Below is a set of records; reproduce them exactly without their pictures.

-*-

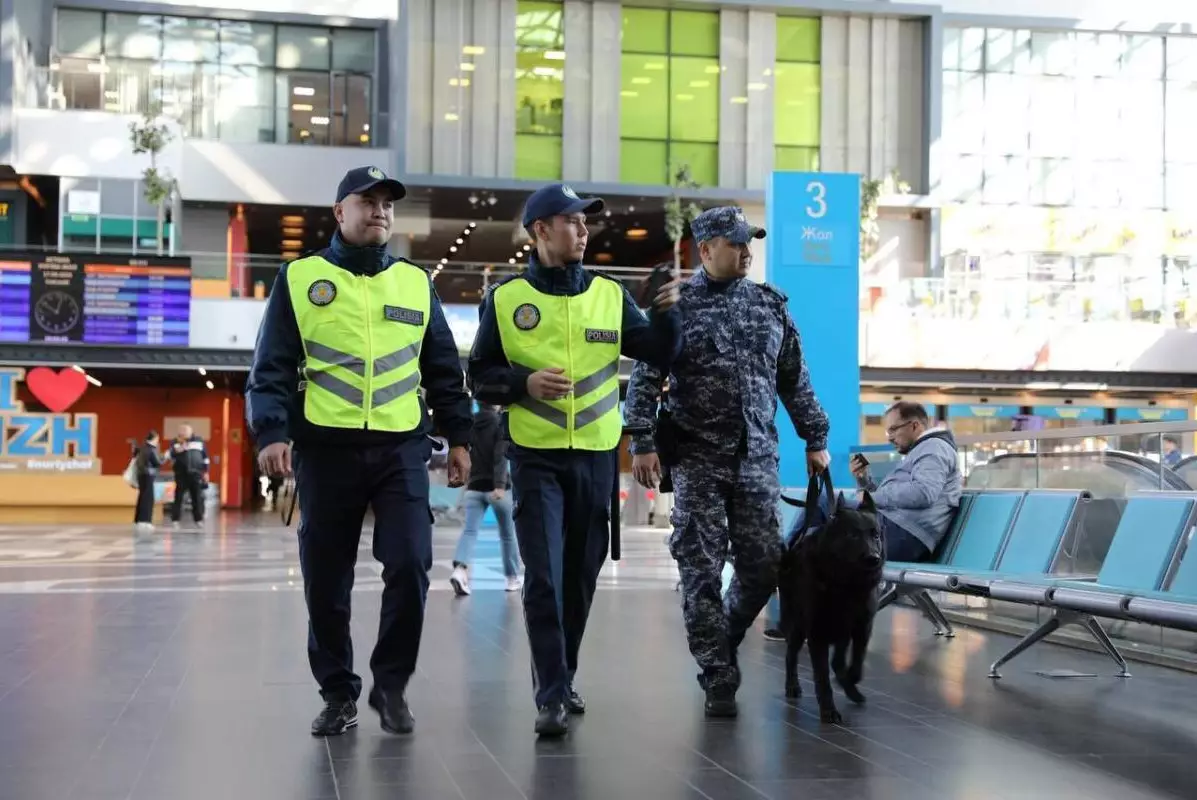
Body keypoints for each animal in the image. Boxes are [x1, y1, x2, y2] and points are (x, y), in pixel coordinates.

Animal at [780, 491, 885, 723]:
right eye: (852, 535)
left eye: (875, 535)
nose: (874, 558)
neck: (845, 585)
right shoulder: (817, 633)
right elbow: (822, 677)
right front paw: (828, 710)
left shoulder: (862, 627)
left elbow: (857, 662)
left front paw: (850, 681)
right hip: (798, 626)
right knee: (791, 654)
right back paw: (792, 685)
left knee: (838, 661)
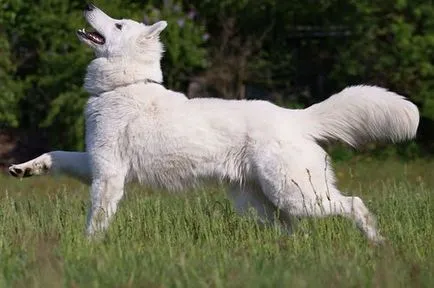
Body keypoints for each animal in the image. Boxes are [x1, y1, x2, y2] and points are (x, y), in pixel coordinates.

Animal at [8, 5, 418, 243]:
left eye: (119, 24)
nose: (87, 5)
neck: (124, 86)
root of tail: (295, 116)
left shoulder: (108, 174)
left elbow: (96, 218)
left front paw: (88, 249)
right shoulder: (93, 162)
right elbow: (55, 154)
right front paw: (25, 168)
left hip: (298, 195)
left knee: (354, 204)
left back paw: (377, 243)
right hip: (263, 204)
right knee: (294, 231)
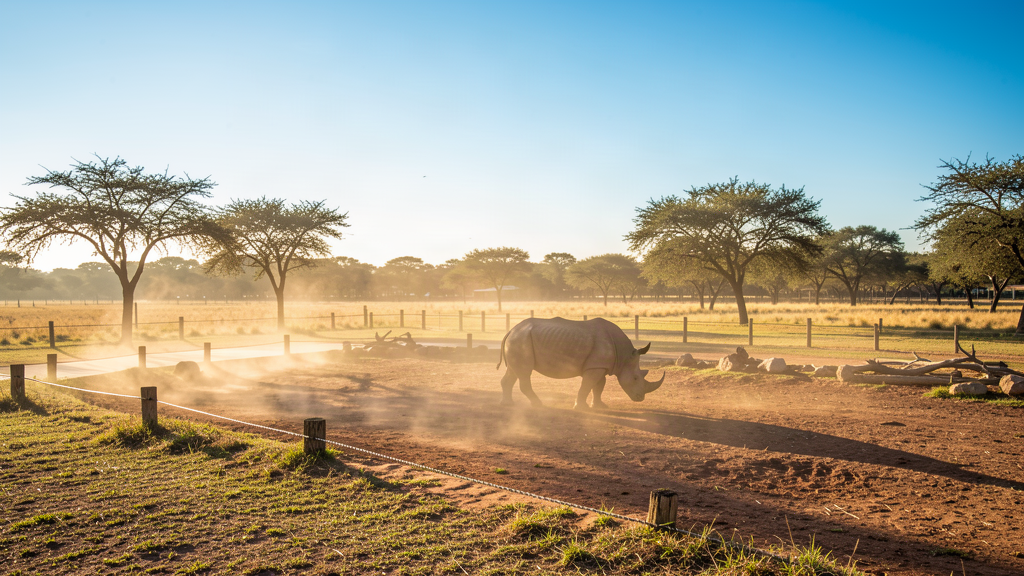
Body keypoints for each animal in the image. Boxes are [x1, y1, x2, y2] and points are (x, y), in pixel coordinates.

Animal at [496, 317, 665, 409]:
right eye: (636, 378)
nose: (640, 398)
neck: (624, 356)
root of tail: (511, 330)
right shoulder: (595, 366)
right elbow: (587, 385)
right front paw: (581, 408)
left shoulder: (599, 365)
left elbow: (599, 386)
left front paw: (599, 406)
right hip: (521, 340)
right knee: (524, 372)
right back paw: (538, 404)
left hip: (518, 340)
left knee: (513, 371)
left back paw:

-*-

ANSWER TO THIS EXERCISE:
Body keypoints for each animal in the image. Boxes are [x1, y1, x2, y2] and points are (x, y), in pixel coordinates.

Animal at [780, 491, 885, 723]:
right eye: (852, 535)
left eye: (875, 535)
nose: (874, 558)
neck: (845, 585)
right shoulder: (817, 633)
right elbow: (822, 677)
right front paw: (828, 710)
left shoulder: (862, 627)
left elbow: (857, 662)
left front paw: (850, 681)
right hip: (798, 626)
right knee: (791, 654)
right back paw: (792, 685)
left knee: (838, 661)
Body keypoints for each animal in the image. Boxes are [x1, y1, x2, y2] and points are (x, y), in pixel coordinates.

Animal at [8, 5, 418, 243]:
left eye: (119, 24)
nose: (87, 5)
neck: (124, 86)
root of tail: (295, 116)
left shoulder: (108, 174)
left elbow: (96, 218)
left front paw: (88, 249)
right shoulder: (93, 162)
right elbow: (55, 154)
right front paw: (25, 168)
left hip: (298, 195)
left knee: (354, 204)
left back paw: (377, 243)
right hip: (263, 204)
right knee: (294, 231)
Body keypoints for each animal in the image. Boxes are [x1, y1, x2, y2] and points are (x, y), in pixel coordinates.

Animal at [496, 317, 665, 409]:
right eye: (636, 378)
nose: (640, 398)
neck: (624, 356)
root of tail: (511, 330)
right shoulder: (595, 366)
right elbow: (587, 385)
right front paw: (581, 408)
left shoulder: (599, 365)
left elbow: (599, 386)
left front paw: (599, 406)
right hip: (521, 340)
right knee: (524, 372)
right back paw: (538, 404)
left hip: (518, 340)
left knee: (513, 371)
left back paw:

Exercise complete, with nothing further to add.